WHAT IS NEEDED: Please copy the listing below line for line without changing anything, and leave the pictures out of your copy.

-- BEGIN DATA ENTRIES --

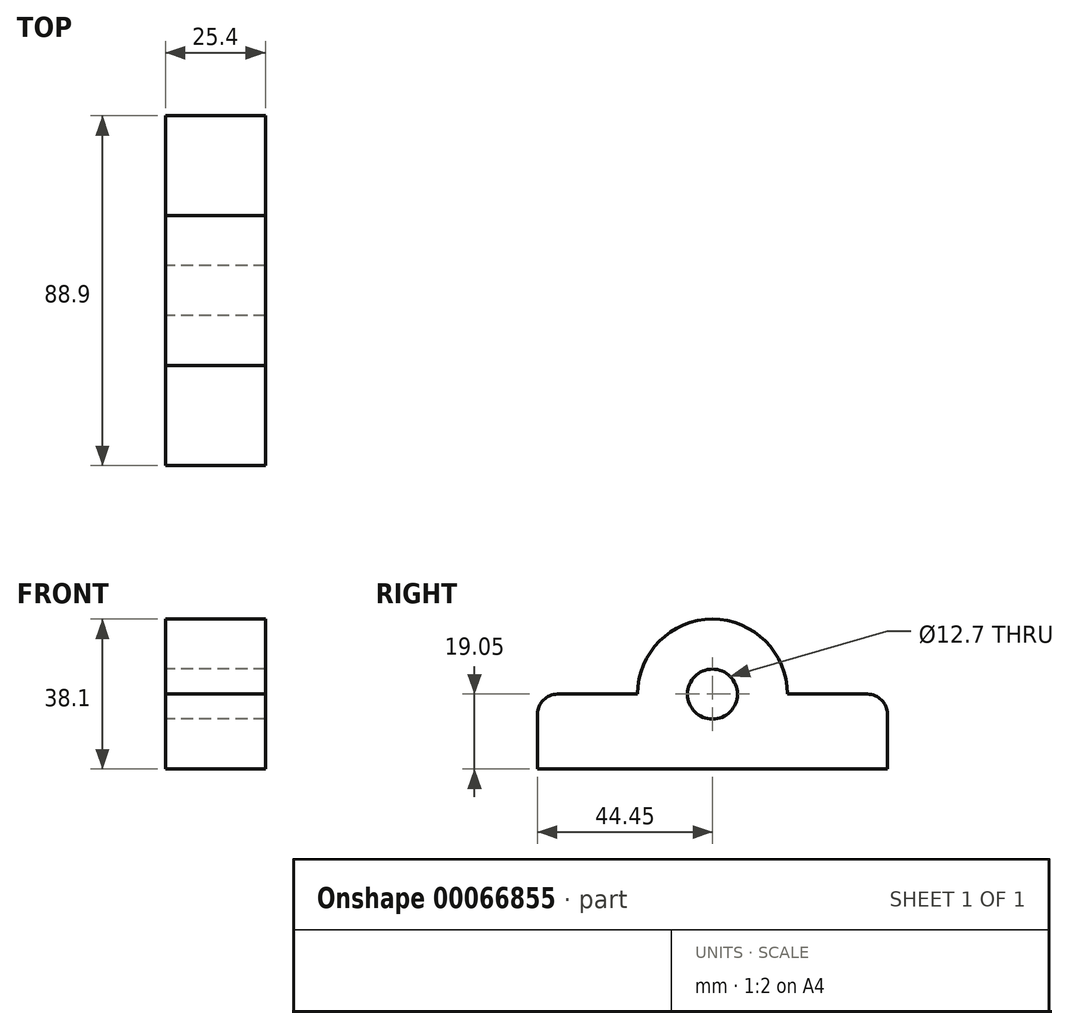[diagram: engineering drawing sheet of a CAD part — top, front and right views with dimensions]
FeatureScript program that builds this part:
annotation { "Feature Type Name" : "Feature", "Feature Type Description" : "" }
export const myFeature = defineFeature(function(context is Context, id is Id, definition is map)
    precondition{}
    {
        {
            var Q0;
            Q0=qCreatedBy(makeId("Right.planeOp"),FACE);
            var sketch = newSketch(context, id + "F0", { "sketchPlane" : qUnion([Q0])});
            skArc(sketch, "E0", {"start": v(19.05, 0) * mm, "mid": v(0, 19.05) * mm, "end": v(-19.05, 0) * mm});
            skLineSegment(sketch, "E1.bottom", {"start": v(-44.45, 0) * mm, "end": v(-19.05, 0) * mm});
            skLineSegment(sketch, "E1.top", {"start": v(-44.45, -19.05) * mm, "end": v(44.45, -19.05) * mm});
            skLineSegment(sketch, "E1.left", {"start": v(-44.45, 0) * mm, "end": v(-44.45, -19.05) * mm});
            skLineSegment(sketch, "E1.right", {"start": v(44.45, 0) * mm, "end": v(44.45, -19.05) * mm});
            skLineSegment(sketch, "E2.trimOffspring", {"start": v(19.05, 0) * mm, "end": v(44.45, 0) * mm});
            skCircle(sketch, "E3", {"center": v(0, 0) * mm, "radius": 6.35 * mm});
            skSolve(sketch);
        }
        {
            var Q0;
            Q0=makeQuery(id+"F0.imprint","IMPRINT",FACE,{"disambiguationData":[TD([[makeQuery(id+"F0.imprint","IMPRINT",EDGE,{"derivedFrom":sQuery(id+"F0.wireOp",EDGE,"E0")}),1.0]])]});
            extrude(context, id + "F1", {"entities" : qUnion([Q0]), "depth" : 25.4 * mm});
        }
        {
            var Q0;
            Q0=makeQuery(id+"F1.opExtrude","SWEPT_EDGE",EDGE,{"disambiguationData":[OSD([sQuery(id+"F0.wireOp",EDGE,"E1.right"),sQuery(id+"F0.wireOp",EDGE,"E2.trimOffspring")])]});
            fillet(context, id + "F2", {"entities" : qUnion([Q0]), "radius" : 5.08 * mm, "tangentPropagation" : true, "allowEdgeOverflow" : false});
        }
        {
            var Q0;
            Q0=makeQuery(id+"F1.opExtrude","SWEPT_EDGE",EDGE,{"disambiguationData":[OSD([sQuery(id+"F0.wireOp",EDGE,"E1.bottom"),sQuery(id+"F0.wireOp",EDGE,"E1.left")])]});
            fillet(context, id + "F3", {"entities" : qUnion([Q0]), "radius" : 5.08 * mm, "tangentPropagation" : true, "allowEdgeOverflow" : false});
        }
    });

-- END DATA ENTRIES --

SOLUTION TO THE EXERCISE:
[diagram: engineering drawing sheet of a CAD part — top, front and right views with dimensions]
FeatureScript program that builds this part:
annotation { "Feature Type Name" : "Feature", "Feature Type Description" : "" }
export const myFeature = defineFeature(function(context is Context, id is Id, definition is map)
    precondition{}
    {
        {
            var Q0;
            Q0=qCreatedBy(makeId("Right.planeOp"),FACE);
            var sketch = newSketch(context, id + "F0", { "sketchPlane" : qUnion([Q0])});
            skArc(sketch, "E0", {"start": v(19.05, 0) * mm, "mid": v(0, 19.05) * mm, "end": v(-19.05, 0) * mm});
            skLineSegment(sketch, "E1.bottom", {"start": v(-44.45, 0) * mm, "end": v(-19.05, 0) * mm});
            skLineSegment(sketch, "E1.top", {"start": v(-44.45, -19.05) * mm, "end": v(44.45, -19.05) * mm});
            skLineSegment(sketch, "E1.left", {"start": v(-44.45, 0) * mm, "end": v(-44.45, -19.05) * mm});
            skLineSegment(sketch, "E1.right", {"start": v(44.45, 0) * mm, "end": v(44.45, -19.05) * mm});
            skLineSegment(sketch, "E2.trimOffspring", {"start": v(19.05, 0) * mm, "end": v(44.45, 0) * mm});
            skCircle(sketch, "E3", {"center": v(0, 0) * mm, "radius": 6.35 * mm});
            skSolve(sketch);
        }
        {
            var Q0;
            Q0=makeQuery(id+"F0.imprint","IMPRINT",FACE,{"disambiguationData":[TD([[makeQuery(id+"F0.imprint","IMPRINT",EDGE,{"derivedFrom":sQuery(id+"F0.wireOp",EDGE,"E0")}),1.0]])]});
            extrude(context, id + "F1", {"entities" : qUnion([Q0]), "depth" : 25.4 * mm});
        }
        {
            var Q0;
            Q0=makeQuery(id+"F1.opExtrude","SWEPT_EDGE",EDGE,{"disambiguationData":[OSD([sQuery(id+"F0.wireOp",EDGE,"E1.right"),sQuery(id+"F0.wireOp",EDGE,"E2.trimOffspring")])]});
            fillet(context, id + "F2", {"entities" : qUnion([Q0]), "radius" : 5.08 * mm, "tangentPropagation" : true, "allowEdgeOverflow" : false});
        }
        {
            var Q0;
            Q0=makeQuery(id+"F1.opExtrude","SWEPT_EDGE",EDGE,{"disambiguationData":[OSD([sQuery(id+"F0.wireOp",EDGE,"E1.bottom"),sQuery(id+"F0.wireOp",EDGE,"E1.left")])]});
            fillet(context, id + "F3", {"entities" : qUnion([Q0]), "radius" : 5.08 * mm, "tangentPropagation" : true, "allowEdgeOverflow" : false});
        }
    });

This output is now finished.